Excellent point. All laboratory studies of organisms in artificially low pH seawater introduce their subjects to a rapid change in their environment that doesn't reflect the very slow process that may occur in the oceans. It's a poor experiment that doesn't account for the adaptability of organisms, especially over multiple generations. It essentially tells us nothing useful except these organisms don't handle a major change in pH over days or weeks.
On the other hand, ocean pH studies show that daily and seasonal fluctuations in seawater pH--greater than the relatively slow long term change--are common and it doesn't seem to bother most marine life.

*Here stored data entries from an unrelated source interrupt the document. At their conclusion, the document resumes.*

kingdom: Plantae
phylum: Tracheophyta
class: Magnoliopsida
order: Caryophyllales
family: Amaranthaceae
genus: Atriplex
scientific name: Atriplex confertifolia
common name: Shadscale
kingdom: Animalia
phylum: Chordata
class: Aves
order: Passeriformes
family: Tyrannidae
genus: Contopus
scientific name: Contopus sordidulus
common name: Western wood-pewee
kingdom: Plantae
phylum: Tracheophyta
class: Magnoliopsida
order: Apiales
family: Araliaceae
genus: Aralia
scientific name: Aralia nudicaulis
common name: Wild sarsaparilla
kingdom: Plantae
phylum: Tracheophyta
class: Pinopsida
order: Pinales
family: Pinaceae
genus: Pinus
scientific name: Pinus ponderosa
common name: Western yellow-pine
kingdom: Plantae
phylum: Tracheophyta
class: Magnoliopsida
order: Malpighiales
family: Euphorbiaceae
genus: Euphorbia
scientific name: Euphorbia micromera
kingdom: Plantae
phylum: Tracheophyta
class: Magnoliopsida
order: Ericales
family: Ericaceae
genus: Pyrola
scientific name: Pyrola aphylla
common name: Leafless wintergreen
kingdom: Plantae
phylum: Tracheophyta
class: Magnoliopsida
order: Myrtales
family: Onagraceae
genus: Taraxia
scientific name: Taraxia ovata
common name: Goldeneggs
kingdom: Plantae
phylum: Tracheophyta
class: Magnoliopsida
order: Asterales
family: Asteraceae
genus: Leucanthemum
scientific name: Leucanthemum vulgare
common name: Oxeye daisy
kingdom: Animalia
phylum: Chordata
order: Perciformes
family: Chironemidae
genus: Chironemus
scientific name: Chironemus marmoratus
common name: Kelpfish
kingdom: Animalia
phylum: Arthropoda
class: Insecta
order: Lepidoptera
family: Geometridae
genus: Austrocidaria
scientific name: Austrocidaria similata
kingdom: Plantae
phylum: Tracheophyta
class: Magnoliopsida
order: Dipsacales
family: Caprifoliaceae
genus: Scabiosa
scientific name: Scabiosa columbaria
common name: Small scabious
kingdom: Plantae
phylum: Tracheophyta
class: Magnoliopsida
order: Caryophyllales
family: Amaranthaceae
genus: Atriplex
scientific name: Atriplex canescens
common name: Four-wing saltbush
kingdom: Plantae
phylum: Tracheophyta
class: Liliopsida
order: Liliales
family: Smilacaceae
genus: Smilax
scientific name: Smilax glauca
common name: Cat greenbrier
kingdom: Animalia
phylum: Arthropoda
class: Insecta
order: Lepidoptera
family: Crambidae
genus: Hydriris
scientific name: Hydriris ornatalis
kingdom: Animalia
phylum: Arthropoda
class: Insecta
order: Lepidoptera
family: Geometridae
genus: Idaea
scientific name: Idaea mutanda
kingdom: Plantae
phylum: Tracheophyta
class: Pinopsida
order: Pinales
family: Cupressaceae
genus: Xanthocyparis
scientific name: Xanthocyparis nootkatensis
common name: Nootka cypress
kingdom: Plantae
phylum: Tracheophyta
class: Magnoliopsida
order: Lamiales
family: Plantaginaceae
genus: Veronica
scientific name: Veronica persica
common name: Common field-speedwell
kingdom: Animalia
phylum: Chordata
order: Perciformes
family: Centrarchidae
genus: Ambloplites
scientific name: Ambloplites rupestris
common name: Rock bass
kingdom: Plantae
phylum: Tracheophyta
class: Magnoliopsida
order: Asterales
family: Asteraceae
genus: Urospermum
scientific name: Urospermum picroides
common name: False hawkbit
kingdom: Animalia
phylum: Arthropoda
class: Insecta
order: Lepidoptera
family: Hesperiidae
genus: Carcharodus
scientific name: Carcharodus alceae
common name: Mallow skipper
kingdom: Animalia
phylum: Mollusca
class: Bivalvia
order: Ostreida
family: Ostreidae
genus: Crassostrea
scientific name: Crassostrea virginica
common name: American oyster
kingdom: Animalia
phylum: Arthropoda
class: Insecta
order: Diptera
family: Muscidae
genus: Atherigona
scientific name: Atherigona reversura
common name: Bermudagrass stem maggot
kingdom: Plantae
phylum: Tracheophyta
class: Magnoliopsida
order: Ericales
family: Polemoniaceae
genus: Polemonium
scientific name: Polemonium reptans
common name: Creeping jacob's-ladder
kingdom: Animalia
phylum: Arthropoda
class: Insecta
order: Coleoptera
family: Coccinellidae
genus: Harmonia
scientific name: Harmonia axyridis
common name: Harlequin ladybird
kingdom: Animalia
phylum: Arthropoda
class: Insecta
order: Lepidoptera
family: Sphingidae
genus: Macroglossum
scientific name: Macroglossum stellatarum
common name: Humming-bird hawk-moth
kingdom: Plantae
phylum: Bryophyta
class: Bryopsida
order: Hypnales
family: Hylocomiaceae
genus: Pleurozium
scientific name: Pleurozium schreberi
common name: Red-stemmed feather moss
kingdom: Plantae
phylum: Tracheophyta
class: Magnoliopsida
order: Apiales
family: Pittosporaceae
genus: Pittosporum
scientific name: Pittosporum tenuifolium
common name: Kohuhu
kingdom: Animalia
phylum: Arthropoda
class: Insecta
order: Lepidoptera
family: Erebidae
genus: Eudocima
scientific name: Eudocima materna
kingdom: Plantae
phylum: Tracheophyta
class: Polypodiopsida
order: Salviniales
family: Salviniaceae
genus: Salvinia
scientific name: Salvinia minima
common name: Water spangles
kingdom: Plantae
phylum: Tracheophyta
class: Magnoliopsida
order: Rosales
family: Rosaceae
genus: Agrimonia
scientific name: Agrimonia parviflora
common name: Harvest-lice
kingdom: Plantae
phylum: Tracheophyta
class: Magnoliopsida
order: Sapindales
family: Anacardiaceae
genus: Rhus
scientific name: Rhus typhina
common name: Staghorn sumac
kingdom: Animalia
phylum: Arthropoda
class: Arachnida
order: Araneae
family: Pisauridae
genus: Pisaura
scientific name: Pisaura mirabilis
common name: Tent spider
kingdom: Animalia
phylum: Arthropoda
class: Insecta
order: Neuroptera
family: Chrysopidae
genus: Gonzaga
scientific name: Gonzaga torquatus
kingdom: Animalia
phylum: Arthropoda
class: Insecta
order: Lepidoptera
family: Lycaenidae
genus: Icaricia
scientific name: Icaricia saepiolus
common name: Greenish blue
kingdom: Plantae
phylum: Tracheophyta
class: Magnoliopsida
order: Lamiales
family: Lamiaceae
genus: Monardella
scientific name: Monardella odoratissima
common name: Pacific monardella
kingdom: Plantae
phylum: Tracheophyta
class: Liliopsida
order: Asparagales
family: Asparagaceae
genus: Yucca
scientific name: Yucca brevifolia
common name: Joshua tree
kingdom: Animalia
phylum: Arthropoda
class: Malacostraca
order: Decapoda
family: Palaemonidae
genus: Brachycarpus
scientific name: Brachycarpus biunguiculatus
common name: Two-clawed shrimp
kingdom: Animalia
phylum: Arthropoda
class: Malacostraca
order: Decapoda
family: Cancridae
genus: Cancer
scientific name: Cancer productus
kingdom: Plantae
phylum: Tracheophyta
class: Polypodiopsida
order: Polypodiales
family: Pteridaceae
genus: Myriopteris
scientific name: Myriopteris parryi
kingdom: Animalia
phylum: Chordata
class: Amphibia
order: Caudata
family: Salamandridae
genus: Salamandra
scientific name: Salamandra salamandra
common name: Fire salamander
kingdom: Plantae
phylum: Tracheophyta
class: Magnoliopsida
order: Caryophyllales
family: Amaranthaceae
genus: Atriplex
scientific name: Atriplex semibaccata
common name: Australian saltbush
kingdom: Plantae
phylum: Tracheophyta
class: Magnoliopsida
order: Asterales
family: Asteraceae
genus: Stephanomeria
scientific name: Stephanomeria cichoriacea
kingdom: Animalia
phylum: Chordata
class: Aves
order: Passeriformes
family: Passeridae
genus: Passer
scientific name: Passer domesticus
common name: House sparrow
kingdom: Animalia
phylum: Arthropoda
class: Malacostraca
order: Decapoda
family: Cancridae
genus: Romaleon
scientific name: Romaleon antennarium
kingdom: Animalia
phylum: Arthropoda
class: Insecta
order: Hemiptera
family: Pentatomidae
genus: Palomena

Interestingly, though physics tells us that ocean pH should decrease as atmospheric CO₂ increases, according to measurements it isn't happening except in a few places. You can see for yourself here:
http://www.pmel.noaa.gov/co2/story/OA+Observations+and+Data
Only a very few sites show decreasing pH, for example, here:
https://www3.epa.gov/climatechange/science/indicators/oceans/acidity.html
I haven't read any explanations for the discrepancies, but what is being said about ocean acidification and what's actually being measured are quite different.
Anne Ominous
Highly speculative to the point of alarmism.
As another comment has already stated, we aren't actually seeing decreases in ph above noise levels except in a very few places, and we are actually seeing increases in a few places too.
The Ocean Acidification Alarmists have not been able to explain to us how corals and giant ammonites for example, with their massive carbonate superstructures, could ever have existed at the time they actually evolved, during periods with many times the atmospheric CO2 we have today.
Nik
Atmospheric CO2 levels are a political red herring, and can be safely ignored.
PeterOsborne
As water warms, it holds less CO, and becomes more alkaline not more acid. Deep water acidity might be due to deep water volcanic eruptions.
spicedreams
'large decreases in pH levels in the South Atlantic Central and North Atlantic Central waters that "trended towards zero in deep and bottoms waters." '
What that literally means, and the cited study confirms it, is that there was almost zero change in pH in deep waters.
@aksdad, you say 'according to measurements' ph decrease 'isn't happening except in a few places'. Yet both the sites you link to show significant decreases in pH at each location, and no locations where it is not decreasing.